Eigentlich unverständlich warum das so teuer ist.
Das einzige Anspruchsvolle ist da ja die Berechnung des notwendigen Druck, um die Position zu halten oder zu korrigieren.
Im Prinzip ein Wegemesssystem mit 2 Proportionalventilen und einem kleinen Controller.

Aber ich vermute das hier zwar die Position passen würde, aber würde es nicht auch hier eine Aufhebung der Kräfte kommen, da für die Positionierung ja trotzdem Druck auf beiden Seiten des Kolben anstehen muss?!

Wie funktioniert das denn bei Hydraulik? Da kommt es doch sehr auf das Halte-Moment an, um eine Position zu halten. 

Da müßten ja beide Zylinderkammern drucklos befüllt und zugemacht werden. 
Da Hydraulik Öl nicht kompremierbar ist, würde die Position gehalten werden. 

Aber das geht doch gar nicht, da das System immer unter Druck steht?! 

Grübeln 


Gesendet von meinem MHA-L29 mit Tapatalk


----------



## blimaa (14 Januar 2018)

Na ja also die neuen Pneumatikdinger von Festo ist scho was mehr als ein bisschen Berechnungen....
Sind ja nicht nu einfach normale Ventile! Schaus dir mal auf der Festo Seite an oder lass es dir von Festo vorzeigen. Bei uns ist letztes Jahr mal der Verkäufer mit dem Techniker vorbeigekommen und hat das uns vorgeführt. Hat mich doch ein bisschen beeindruckt [emoji16], aber ganz klar es hat sein Preis und es braucht die Anwendung dazu. Deine Anwendung könnte genau passen. Wenn man denkt wie lange du jetzt brauchst zum entwickeln, ausprobieren, Ventil, Druckregler,... und am Schluss merkst du, dass es doch nicht geht. Für das hasst du dann doch auch scho bald so ein Festo Wunderding gekauft 


Gesendet von meinem BLN-L21 mit Tapatalk


----------



## Mavorkit (14 Januar 2018)

□ □ □ □ □

■ **ÜBUNGSAUFGABEN**
[1] Beantworten Sie anhand des Auszugs die folgenden Fragen:
(a) Woraus besteht das System laut den Worten „Im Prinzip“ im Auszug?
(b) Welche Eigenschaft von Hydrauliköl sorgt nach dem Auszug dafür, dass die Position gehalten würde?
(c) Wer ist nach dem Beitrag von blimaa letztes Jahr vorbeigekommen und hat es vorgeführt?
[2] Geben Sie den Abschnitt des Auszugs von „Aber das geht“ bis „blimaa (14 Januar 2018)“ erneut wieder und tauschen Sie dabei „System“ gegen „Netz“ aus.
[3] Führen Sie alle Sätze des Auszugs auf, die ein Fragezeichen enthalten.

■ **BEREITGESTELLTE EINTRÄGE**
□ □ □ □ □

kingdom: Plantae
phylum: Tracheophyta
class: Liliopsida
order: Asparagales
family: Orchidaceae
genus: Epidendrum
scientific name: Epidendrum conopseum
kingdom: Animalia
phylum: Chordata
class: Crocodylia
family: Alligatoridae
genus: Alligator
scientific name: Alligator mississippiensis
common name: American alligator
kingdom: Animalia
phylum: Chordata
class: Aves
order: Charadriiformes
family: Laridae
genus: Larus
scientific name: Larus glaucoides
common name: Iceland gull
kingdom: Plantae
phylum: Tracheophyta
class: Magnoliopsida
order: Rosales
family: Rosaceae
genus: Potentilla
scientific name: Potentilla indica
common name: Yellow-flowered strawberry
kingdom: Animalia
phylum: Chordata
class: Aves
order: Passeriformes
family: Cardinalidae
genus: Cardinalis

□ □ □ □ □

■ **LÖSUNGEN IN REIHENFOLGE**
[1]
(a) Aus einem Wegemesssystem mit 2 Proportionalventilen und einem kleinen Controller.
(b) Es ist nicht komprimierbar.
(c) Der Verkäufer mit dem Techniker.

[2]
Aber das geht doch gar nicht, da das Netz immer unter Druck steht?! 

Grübeln 


Gesendet von meinem MHA-L29 mit Tapatalk


----------



## blimaa (14 Januar 2018)

[3]
- Aber ich vermute das hier zwar die Position passen würde, aber würde es nicht auch hier eine Aufhebung der Kräfte kommen, da für die Positionierung ja trotzdem Druck auf beiden Seiten des Kolben anstehen muss?!
- Wie funktioniert das denn bei Hydraulik?
- Aber das geht doch gar nicht, da das System immer unter Druck steht?!